→ **ПИСЬМЕННОЕ ЗАДАНИЕ**
Найдите в списке ниже все строки, где встречается слово «território», с учетом регистра. Перепишите каждую такую строку целиком.

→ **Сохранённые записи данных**
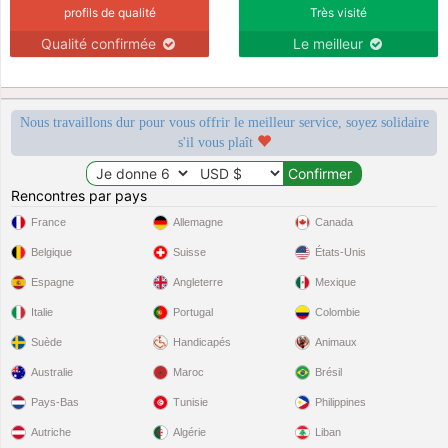
profils de qualité
Très visité
Qualité confirmée
Le meilleur
Nous travaillons dur pour vous offrir le meilleur service, soyez solidaire
s'il vous plaît
Rencontres par pays
France
Allemagne
Canada
Belgique
Suisse
États-Unis
Espagne
Angleterre
Mexique
Italie
Portugal
Colombie
Suède
Handicapés
Animaux
Australie
Maroc
Brésil
Pays-Bas
Tunisie
Philippines
Autriche
Algérie
Liban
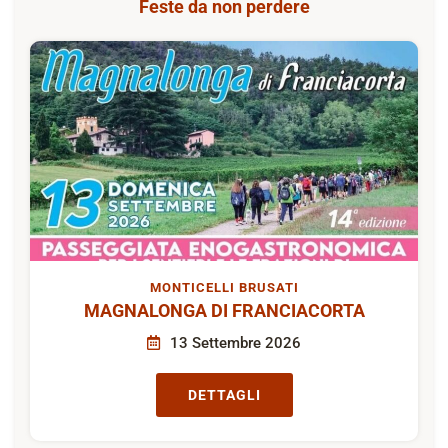
Feste da non perdere
MONTICELLI BRUSATI
MAGNALONGA DI FRANCIACORTA
13 Settembre 2026
DETTAGLI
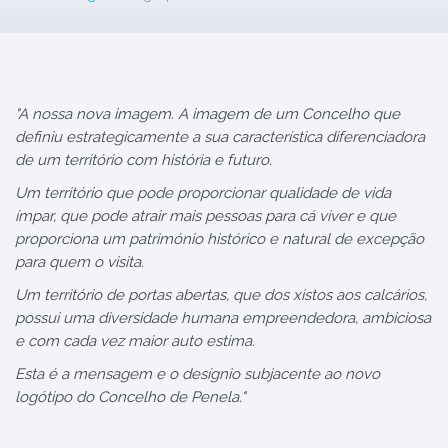
"A nossa nova imagem. A imagem de um Concelho que
definiu estrategicamente a sua característica diferenciadora
de um território com história e futuro.
Um território que pode proporcionar qualidade de vida
ímpar, que pode atrair mais pessoas para cá viver e que
proporciona um património histórico e natural de excepção
para quem o visita.
Um território de portas abertas, que dos xistos aos calcários,
possui uma diversidade humana empreendedora, ambiciosa
e com cada vez maior auto estima.
Esta é a mensagem e o desígnio subjacente ao novo
logótipo do Concelho de Penela."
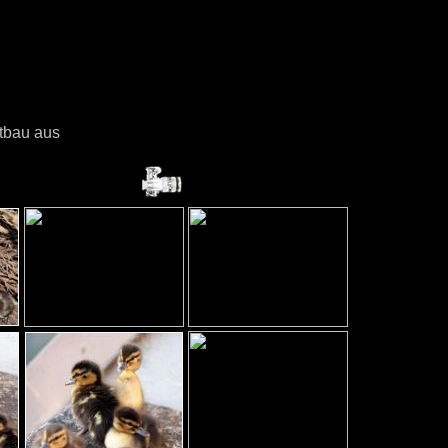
tbau aus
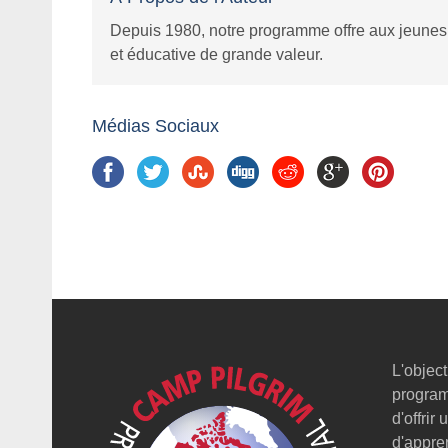
Depuis 1980, notre programme offre aux jeunes 
et éducative de grande valeur.
Médias Sociaux
L'object
program
d'offrir
d'appre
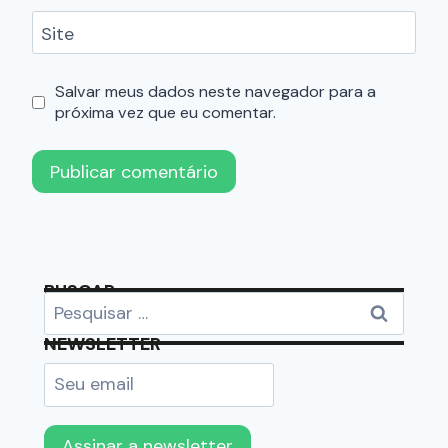
Site
Salvar meus dados neste navegador para a
próxima vez que eu comentar.
BUSCAR
NEWSLETTER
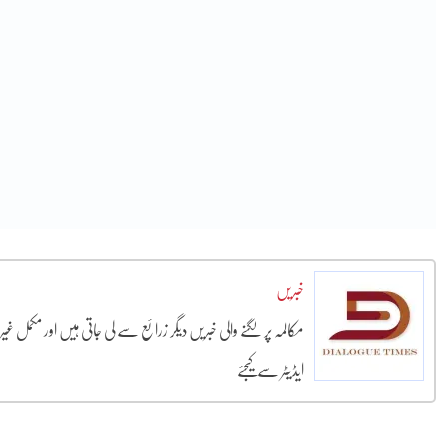
خبریں
مکالمہ پر لگنے والی خبریں دیگر زرائع سے لی جاتی ہیں اور مکمل غ
ایڈیٹر سے کیجئے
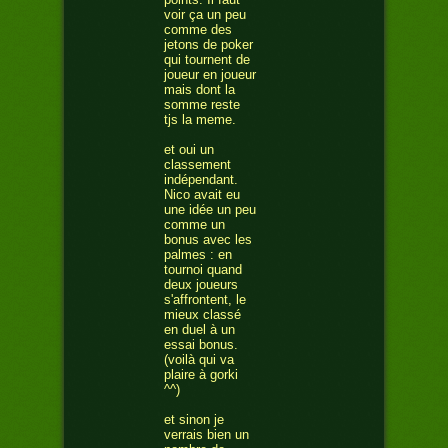
voir ça un peu
comme des
jetons de poker
qui tournent de
joueur en joueur
mais dont la
somme reste
tjs la meme.
et oui un
classement
indépendant.
Nico avait eu
une idée un peu
comme un
bonus avec les
palmes : en
tournoi quand
deux joueurs
s'affrontent, le
mieux classé
en duel à un
essai bonus.
(voilà qui va
plaire à gorki
^^)
et sinon je
verrais bien un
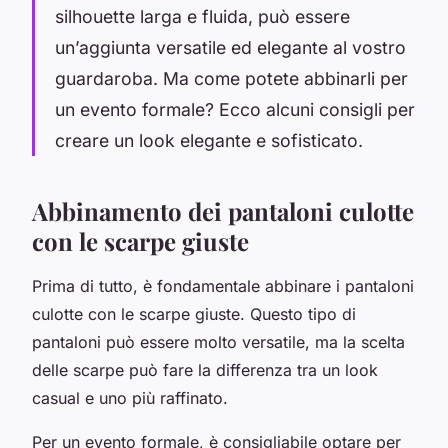
silhouette larga e fluida, può essere
un’aggiunta versatile ed elegante al vostro
guardaroba. Ma come potete abbinarli per
un evento formale? Ecco alcuni consigli per
creare un look elegante e sofisticato.
Abbinamento dei pantaloni culotte
con le scarpe giuste
Prima di tutto, è fondamentale abbinare i pantaloni
culotte con le scarpe giuste. Questo tipo di
pantaloni può essere molto versatile, ma la scelta
delle scarpe può fare la differenza tra un look
casual e uno più raffinato.
Per un evento formale, è consigliabile optare per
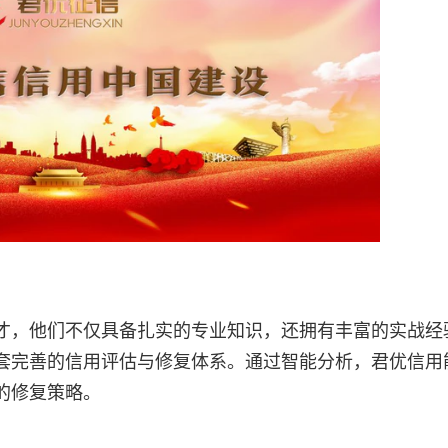
才，他们不仅具备扎实的专业知识，还拥有丰富的实战经
套完善的信用评估与修复体系。通过智能分析，君优信用
的修复策略。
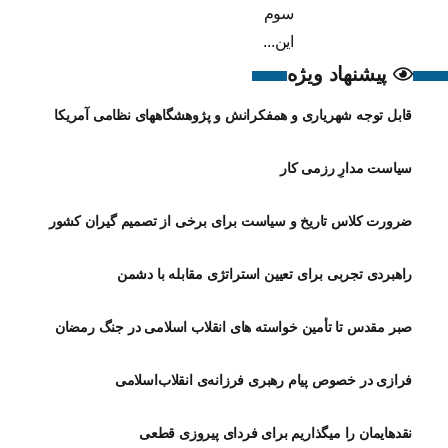
سوم
این...
پیشنهاد ویژه
قابل توجه شهریاری و همفکرانش و پژوهشگاههای نظامی آمریکا
سیاست مدارِ رزمی کار
ضرورت کلاس تاریخ و سیاست برای برخی از تصمیم گیران کشور
راهبردی تجربی برای تعیین استراتژی مقابله با دشمن
صبر مقدس تا تأمین خواسته های انقلاب اسلامی در جنگ رمضان
فرازی در خصوص پیام رهبری فرزانه‌ی انقلاب‌اسلامی
نقدهایمان را میگذاریم برای فردای پیروزی قطعی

→ **ПИСЬМЕННЫЙ ОТВЕТ**
de um território com história e futuro.
Um território que pode proporcionar qualidade de vida
Um território de portas abertas, que dos xistos aos calcários,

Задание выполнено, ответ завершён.